Play (2022) is part of a cluster of works from 2022, including Illuminate, Error, and Logic Circuit, that share a concern with the visual language of technology at its moment of maximum simplicity, when the interface reduces itself to a single word, a single icon, a single gesture. Illuminate (2022), which depicts Thomas Edison's first public demonstration of the light bulb in 1879, shares Play's interest in the image of a technological spectacle that commands attention. Edison's demonstration was not merely a display of a new invention. It was a performance, staged for an audience of journalists and investors, designed to produce a specific reaction. The light bulb was not just a source of illumination. It was a demonstration of power, a proof of concept, a visual argument for the future that electric light would make possible. The "PLAY" command on a VCR screen serves a similar function. It is not just a label. It is a demonstration of the machine's readiness, a visual guarantee that the technology is working and that the experience it promises is about to begin. Both paintings depict moments when technology asserts itself as image, when the medium becomes the message not because the content is trivial but because the medium, at that moment, is the only thing visible.

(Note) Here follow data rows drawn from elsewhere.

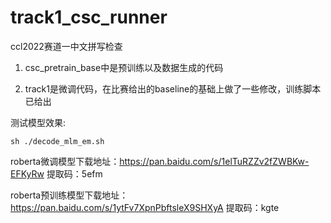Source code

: # track1_csc_runner
ccl2022赛道一中文拼写检查

1. csc_pretrain_base中是预训练以及数据生成的代码

2. track1是微调代码，在比赛给出的baseline的基础上做了一些修改，训练脚本已给出


测试模型效果:

`
sh ./decode_mlm_em.sh
`

roberta微调模型下载地址：https://pan.baidu.com/s/1elTuRZZv2fZWBKw-EFKyRw 
提取码：5efm


roberta预训练模型下载地址：https://pan.baidu.com/s/1ytFv7XpnPbftsleX9SHXyA
提取码：kgte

The painting's dimensions, 41 x 51 cm, are smaller than a laptop screen and roughly the size of a hardcover book held at reading distance. This is not an accident. The painting refuses the monumentality that is available to a work depicting a screen. It could have been larger. It could have been the size of a television set, or a movie screen, or the wall-sized monitors that have replaced the televisions it depicts. Instead, it is the size of a domestic object, something you hold in your hands or hang in a hallway, something that occupies the same spatial category as the devices it depicts. The VCR itself was a small machine, a black box that sat on top of or beneath the television, connected by cables, operated by a remote control that you held in your hand. The painting is small in the same way. It does not loom. It does not overwhelm. It sits where you put it, the way the VCR sat where you put it, and it waits for you to look at it the way the VCR waited for you to press play. The scale of the painting is the scale of the experience it depicts: domestic, intimate, routine. You did not go to the television. It came to you. It lived in your living room. The painting lives on your wall. The word "PLAY" is the same size it would have been on the screen, maybe smaller, but it is the only thing in the frame, and the frame is the only thing on the wall, and the wall is where you live, and the word is waiting.